K8S Object - 注意 Object 这个术语，很有内涵，可以类比编程语言里面的 Object，K8S 的世界也是一个面向对象的世界

• Pod - 苦工对象
• Controller - 包工头对象
  • ReplicaSet - 管理一组 Pod，set of Pod
  • Deployment - 通过拥有 1 ~ N 个 ReplicaSet 实现对 Pod 间接管理（数量、版本，等）

Workloads

Deployment

controllers/nginx-deployment.yaml 
apiVersion: apps/v1
kind: Deployment
metadata:
  name: nginx-deployment
  labels:
    app: nginx
spec:
  replicas: 3
  selector:
    matchLabels:
      app: nginx
  template:
    metadata:
      labels:
        app: nginx
    spec:
      containers:
      - name: nginx
        image: nginx:1.7.9
        ports:
        - containerPort: 80

Deployment is an object which can own ReplicaSets and update them and their Pods via declarative, server-side rolling updates. While ReplicaSets can be used independently, today they’re mainly used by Deployments as a mechanism to orchestrate Pod creation, deletion and updates. When you use Deployments you don’t have to worry about managing the ReplicaSets that they create. Deployments own and manage their ReplicaSets（一个 Object 拥有另一个 Object，**一个 Deployment 可以拥有多个 ReplicaSets**）. As such, it is recommended to use Deployments when you want ReplicaSets.

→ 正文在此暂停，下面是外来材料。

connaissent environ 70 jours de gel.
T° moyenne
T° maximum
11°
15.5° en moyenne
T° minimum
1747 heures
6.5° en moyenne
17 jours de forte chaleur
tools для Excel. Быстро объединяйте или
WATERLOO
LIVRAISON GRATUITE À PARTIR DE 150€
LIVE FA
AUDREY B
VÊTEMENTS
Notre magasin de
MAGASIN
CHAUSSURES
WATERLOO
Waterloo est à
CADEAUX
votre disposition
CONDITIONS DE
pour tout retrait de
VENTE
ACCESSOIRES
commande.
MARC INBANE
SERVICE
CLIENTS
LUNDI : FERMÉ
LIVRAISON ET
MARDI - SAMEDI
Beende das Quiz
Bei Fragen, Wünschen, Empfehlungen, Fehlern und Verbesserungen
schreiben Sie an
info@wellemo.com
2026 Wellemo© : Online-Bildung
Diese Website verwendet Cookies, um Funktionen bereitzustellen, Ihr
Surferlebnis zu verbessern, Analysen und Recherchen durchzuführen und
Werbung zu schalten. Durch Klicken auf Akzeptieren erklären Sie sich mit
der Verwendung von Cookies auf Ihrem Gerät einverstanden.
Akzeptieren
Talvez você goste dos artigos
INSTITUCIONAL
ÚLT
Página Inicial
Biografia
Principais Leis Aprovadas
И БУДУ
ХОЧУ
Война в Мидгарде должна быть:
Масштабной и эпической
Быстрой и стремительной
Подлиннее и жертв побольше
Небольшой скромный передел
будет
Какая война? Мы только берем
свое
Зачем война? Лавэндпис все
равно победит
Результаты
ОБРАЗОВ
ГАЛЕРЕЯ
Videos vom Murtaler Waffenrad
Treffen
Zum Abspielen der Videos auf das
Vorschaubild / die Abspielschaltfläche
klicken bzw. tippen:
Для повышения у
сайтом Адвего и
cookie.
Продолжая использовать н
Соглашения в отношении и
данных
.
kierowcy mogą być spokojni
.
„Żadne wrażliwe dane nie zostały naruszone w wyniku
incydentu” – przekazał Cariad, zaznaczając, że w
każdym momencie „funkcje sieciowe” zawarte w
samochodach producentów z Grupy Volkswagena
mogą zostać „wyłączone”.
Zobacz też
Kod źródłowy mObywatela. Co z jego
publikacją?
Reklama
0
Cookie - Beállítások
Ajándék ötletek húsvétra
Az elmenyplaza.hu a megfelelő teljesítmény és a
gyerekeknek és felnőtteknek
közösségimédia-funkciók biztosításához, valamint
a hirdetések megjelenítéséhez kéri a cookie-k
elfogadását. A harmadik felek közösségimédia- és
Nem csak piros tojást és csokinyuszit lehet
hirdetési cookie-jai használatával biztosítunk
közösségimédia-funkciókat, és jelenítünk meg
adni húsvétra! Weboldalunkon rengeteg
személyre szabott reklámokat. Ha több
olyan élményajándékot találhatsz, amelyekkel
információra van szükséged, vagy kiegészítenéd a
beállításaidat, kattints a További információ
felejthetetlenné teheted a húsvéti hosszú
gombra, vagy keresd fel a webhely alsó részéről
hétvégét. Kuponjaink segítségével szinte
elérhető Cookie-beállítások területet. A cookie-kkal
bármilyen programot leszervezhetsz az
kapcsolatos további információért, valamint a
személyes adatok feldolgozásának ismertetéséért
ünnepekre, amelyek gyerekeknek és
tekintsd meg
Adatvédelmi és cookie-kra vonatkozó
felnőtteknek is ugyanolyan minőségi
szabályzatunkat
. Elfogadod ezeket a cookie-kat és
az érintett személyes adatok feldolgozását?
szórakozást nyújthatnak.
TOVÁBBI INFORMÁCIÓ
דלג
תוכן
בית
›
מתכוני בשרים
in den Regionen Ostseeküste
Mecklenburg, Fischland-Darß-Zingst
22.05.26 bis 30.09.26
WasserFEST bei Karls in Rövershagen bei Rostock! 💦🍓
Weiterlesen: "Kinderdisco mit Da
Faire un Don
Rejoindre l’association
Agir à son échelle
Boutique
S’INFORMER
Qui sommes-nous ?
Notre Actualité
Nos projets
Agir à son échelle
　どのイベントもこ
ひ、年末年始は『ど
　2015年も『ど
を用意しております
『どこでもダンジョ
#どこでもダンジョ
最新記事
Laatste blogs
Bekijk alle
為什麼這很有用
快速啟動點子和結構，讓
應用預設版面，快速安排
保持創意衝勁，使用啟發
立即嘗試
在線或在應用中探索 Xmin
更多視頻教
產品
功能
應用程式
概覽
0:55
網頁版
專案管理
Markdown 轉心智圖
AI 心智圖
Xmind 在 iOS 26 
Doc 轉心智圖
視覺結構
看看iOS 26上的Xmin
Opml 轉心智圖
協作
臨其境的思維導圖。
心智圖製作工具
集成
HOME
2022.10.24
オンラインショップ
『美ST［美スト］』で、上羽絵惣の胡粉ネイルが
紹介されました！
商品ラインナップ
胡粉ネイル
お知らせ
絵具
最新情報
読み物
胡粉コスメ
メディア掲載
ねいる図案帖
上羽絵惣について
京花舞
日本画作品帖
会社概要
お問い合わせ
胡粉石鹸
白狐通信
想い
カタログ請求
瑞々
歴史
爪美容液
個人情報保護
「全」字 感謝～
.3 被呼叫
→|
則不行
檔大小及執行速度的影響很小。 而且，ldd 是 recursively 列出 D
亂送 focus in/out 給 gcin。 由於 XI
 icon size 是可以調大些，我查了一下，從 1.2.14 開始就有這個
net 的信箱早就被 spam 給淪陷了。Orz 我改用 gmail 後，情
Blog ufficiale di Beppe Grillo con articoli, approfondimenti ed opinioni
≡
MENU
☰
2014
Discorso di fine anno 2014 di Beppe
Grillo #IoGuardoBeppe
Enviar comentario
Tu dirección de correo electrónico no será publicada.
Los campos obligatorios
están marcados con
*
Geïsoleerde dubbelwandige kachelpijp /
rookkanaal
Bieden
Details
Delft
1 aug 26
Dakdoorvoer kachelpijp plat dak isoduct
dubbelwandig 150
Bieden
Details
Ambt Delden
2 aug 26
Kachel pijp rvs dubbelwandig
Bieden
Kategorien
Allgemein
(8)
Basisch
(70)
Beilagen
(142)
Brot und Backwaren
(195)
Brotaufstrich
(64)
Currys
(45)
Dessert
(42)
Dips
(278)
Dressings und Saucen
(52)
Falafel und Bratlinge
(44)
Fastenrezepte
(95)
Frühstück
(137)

Here you see that when you first created the Deployment, it created a ReplicaSet (nginx-deployment-2035384211) and scaled it up to 3 replicas directly. When you updated the Deployment, it created a new ReplicaSet (nginx-deployment-1564180365) and scaled it up to 1 and then scaled down the old ReplicaSet to 2, so that at least 2 Pods were available and at most 4 Pods were created at all times. It then continued scaling up and down the new and the old ReplicaSet, with the same rolling update strategy. Finally, you’ll have 3 available replicas in the new ReplicaSet, and the old ReplicaSet is scaled down to 0.（通过创建新的 ReplicaSet 对象实现轮转升级）

StatefulSet

一组 ID 有序（web-0 web-1 web-N …）、有持久化存储及网络的 Pods.

DaemonSet

（给每个 Node 放一个哨兵（Pod））
A DaemonSet ensures that all (or some) Nodes run a copy of a Pod. As nodes are added to the cluster, Pods are added to them. As nodes are removed from the cluster, those Pods are garbage collected. Deleting a DaemonSet will clean up the Pods it created.

Job

（叫一个 Pod 来干活，如果中途 fail 那就再叫一个，干完为止）

CronJob

（定时叫一个 Job 来干活）

Service🤔

Service

A Kubernetes Service is an abstraction which defines a logical set of Pods and a policy by which to access them - sometimes called a micro-service. The set of Pods targeted by a Service is (usually) determined by a Label Selector (see below for why you might want a Service without a selector).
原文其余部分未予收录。